● **Request 1**
Answer these questions about the Denver spring dishes article:
(a) What price does the article list for the asparagus soufflé at beast + bottle?
(b) According to the opening paragraph, why can't most Colorado restaurants serve 100% local produce?
(c) Which two berries appear in the burrata-prosciutto salad at Izakaya Den?
● **Request 2**
Carry on writing the Denver spring dishes article from the point where it stops.

8 Outstanding Spring Dishes in Denver

From green garlic to flowering rapini, here's what's sprouting in local kitchens this season
April 21, 2014
by Ruth Tobias

Here in Colorado, any restaurant that claims to serve 100% local produce is either pulling your leg or cooking nothing but potatoes; the growing season for most crops is simply too short. But those chefs who are most committed to farm-to-table ideals tend to go the extra mile, so to speak, in obtaining the best produce from small, sustainable purveyors wherever they may be located - or even to grow it themselves. Here’s to their efforts - and to the sunny flavors that burst from these 8 Outstanding Spring Dishes in Denver, no matter the still-wacky weather outside.

Asparagus Soufflé at beast + bottle

The Dish: Paul C. Reilly’s signature savory soufflés are not to be missed whatever the season, but this one - accompanied by shaved raw white asparagus, foraged miner’s lettuce and beechwood-mushroom confit - just may take the cake. The icing on that cake? A generous smear of black-truffle cream. (As for those morels you see, they aren’t typically part of the composition; we just happened be in the right place at the right time. But who knows what lovely little extra might embellish the plate on your own next visit to Reilly's Uptown hot spot?)
The Details: $10

719 E. 17th Ave.; 303-623-3223

Burrata-Prosciutto Salad at Izakaya Den

The Dish: At the Kizaki brothers’ palace of East-West small plates on Old South Pearl, this brand-new menu addition couldn’t be simpler or more refreshing: just a few hunks of the world’s creamiest mozzarella and slivers of dry-cured ham set off by bursts of strawberry and blackberry, spring greens and a drizzle of balsamic.

● **Data extracts**
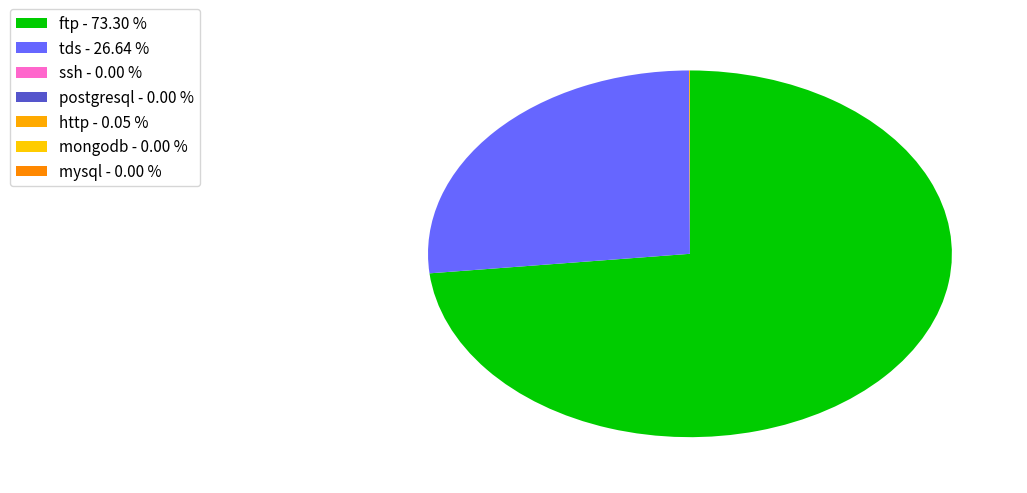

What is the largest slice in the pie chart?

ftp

...

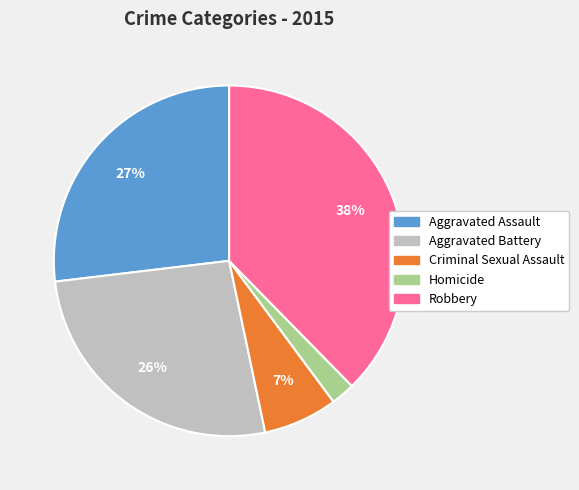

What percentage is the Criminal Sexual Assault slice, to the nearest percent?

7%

● **Task result 1**
(a) $10
(b) The growing season for most crops is too short.
(c) Strawberry and blackberry

● **Task result 2**
The Details: $10

1487A S. Pearl St.; 303-777-0691

Green-Garlic Consommé With Lamb Meatballs at Fruition Restaurant

The Dish: Down-to-earth fine dining is a contradiction in terms - except when it isn’t, as at Alex Seidel’s diamond destination in Country Club. With longtime colleague Matthew Vawter, the acclaimed chef, farmer and cheese maker has always had a knack for balancing the refined with the rootsy, and this dish is a perfect example. While the broth - poured tableside over emulsified green garlic and punctuated by bright English peas, shoots and baby carrots - couldn't be more delicate, the meatballs - made with Colorado lamb shoulder and pork fat - bring the funk, pan-seared as they are with black-garlic gnocchi. Finally, Vawter punches up classic gremolata (garlic, parsley and lemon zest) with Fruition Farm’s own cacio pecora, a lightly aged sheep’s-milk cheese.
The Details: $11

1313 E. Sixth Ave.; 303-831-1962

Lemonade-Cured Foie Gras at Central Bistro & Bar

The Dish: A couple of weeks ago, we sampled this stunner during a sneak peek at Central’s inspired new menu, crafted by visibly invigorated veteran chef Matt Selby - and we’ve been dreaming about it ever since. The contrast of vibrant fennel, mint and blueberries with unctuous foie and custard-dipped grilled sourdough makes for a 10 on the plate-licking scale.
The Details: $14

1691 Central St.; 303-477-4582

Lemon-Pepper Tagliatelle at Bittersweet

The Dish: Admittedly, Olav Peterson’s on-site garden plots aren’t yielding much just yet. But everything’s coming up roses in the dining room of his tranquil Wash Park West bistro. Tossed with chicken stock and butter as well as fava beans, peas, spring onions and microkale, his fresh lemon-pepper tagliatelle is equal parts sprightly and mind-bendingly luscious, perched atop an egg-yolk purée with alternating dots of Parmesan cream and mustard-seed relish.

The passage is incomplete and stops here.